As I created my life in Hamburg and started to feel secure, life would happen. Things would crumble right in front of my eyes and I felt, again, as if I were falling off a cliff in slow motion. That deep fear and sadness consumed me like a tidal wave and I couldn’t escape it. I needed support and love in a way that I’ve always been afraid to accept it, fully. My greatest fear had become a reality and here I was once again, crying until my lungs ached and my eyes were swollen shut. I look back on the last three months with astonishment of how I got out of bed every day and took care of my dog. I’m amazed that I was able to continue working and savor small moments of joy as I was experiencing one of the hardest moments of my life without my support system.

You learn things about yourself in the moments of silence.

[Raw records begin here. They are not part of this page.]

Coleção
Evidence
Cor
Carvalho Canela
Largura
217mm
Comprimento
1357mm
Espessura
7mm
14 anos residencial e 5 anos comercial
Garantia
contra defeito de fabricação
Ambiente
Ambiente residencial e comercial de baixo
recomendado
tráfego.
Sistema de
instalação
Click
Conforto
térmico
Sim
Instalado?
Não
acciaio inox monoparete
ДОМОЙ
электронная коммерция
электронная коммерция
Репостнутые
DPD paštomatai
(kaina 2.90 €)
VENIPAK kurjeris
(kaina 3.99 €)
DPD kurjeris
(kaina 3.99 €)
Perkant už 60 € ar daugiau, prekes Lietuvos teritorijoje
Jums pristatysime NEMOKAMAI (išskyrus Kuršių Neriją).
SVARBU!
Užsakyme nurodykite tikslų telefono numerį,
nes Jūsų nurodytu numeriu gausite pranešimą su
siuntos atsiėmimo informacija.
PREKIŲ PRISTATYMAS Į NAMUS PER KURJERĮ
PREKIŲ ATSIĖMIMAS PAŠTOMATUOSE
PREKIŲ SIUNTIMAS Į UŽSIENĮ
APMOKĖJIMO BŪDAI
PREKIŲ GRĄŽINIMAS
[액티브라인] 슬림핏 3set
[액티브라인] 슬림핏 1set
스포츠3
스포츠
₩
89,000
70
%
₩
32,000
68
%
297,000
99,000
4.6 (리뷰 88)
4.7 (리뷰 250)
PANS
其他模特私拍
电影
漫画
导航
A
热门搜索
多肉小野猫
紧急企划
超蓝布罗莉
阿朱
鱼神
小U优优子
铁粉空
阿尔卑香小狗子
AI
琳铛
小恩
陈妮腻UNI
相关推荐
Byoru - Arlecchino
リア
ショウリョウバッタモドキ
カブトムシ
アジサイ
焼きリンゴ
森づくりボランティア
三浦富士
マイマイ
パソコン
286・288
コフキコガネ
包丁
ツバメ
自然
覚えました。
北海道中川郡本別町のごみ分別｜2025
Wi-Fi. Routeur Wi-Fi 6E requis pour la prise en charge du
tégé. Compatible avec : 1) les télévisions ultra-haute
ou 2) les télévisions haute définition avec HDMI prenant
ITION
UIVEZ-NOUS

I have always had a disdain for Sundays because of the itchiness I felt around the day. The day was a looming reminder of the week to come and I spent many Sundays laying on the couch, staring at the ceiling, contemplating how I would spend my day only to find that I spent the entire day thinking about just that. Being alone when you’re anxious, sad or depressed can feel like a never ending Sunday. I want to call someone or sleep or completely disassociate from reality and escape this feeling of uneasiness. What I’ve learned in the silence is: you can’t. The real growth happens when you’re forced to think about uncomfortable things or when you’re faced with situations and thoughts you never thought you’d be faced with.

Despite feeling all of this shittiness at a rapid non-stop rate, I have grown more as a person in the last 8-9 months than I have in the past five years.

As I write this, I’m moving towards the other side. I’m now living in Berlin, a city where I never saw myself ending up. A place where I have to start over and find new friends and establish a completely different routine, again. Despite this fact, I have a new home in a beautiful neighborhood and I feel grateful as it’s been my grounding force. Creating a home where I feel safe and secure has been my primary goal as an adult and I think I’ve achieved that.

Currently, I’m at my writing desk next to my bedroom window. My window looks out onto a peaceful street with old ivy covered buildings, french bakeries, cocktail bars, restaurants, yoga studios and parks. I can hear kids laughing at the playground, people conversating over drinks and birds chirping. I’m playing classical music and drinking coffee while my dog is sound asleep behind me on my bed. Outside, the weather isn’t too hot and it looks like it might rain.

I didn’t think I would feel this safe. At least not here or right now and yet here I am.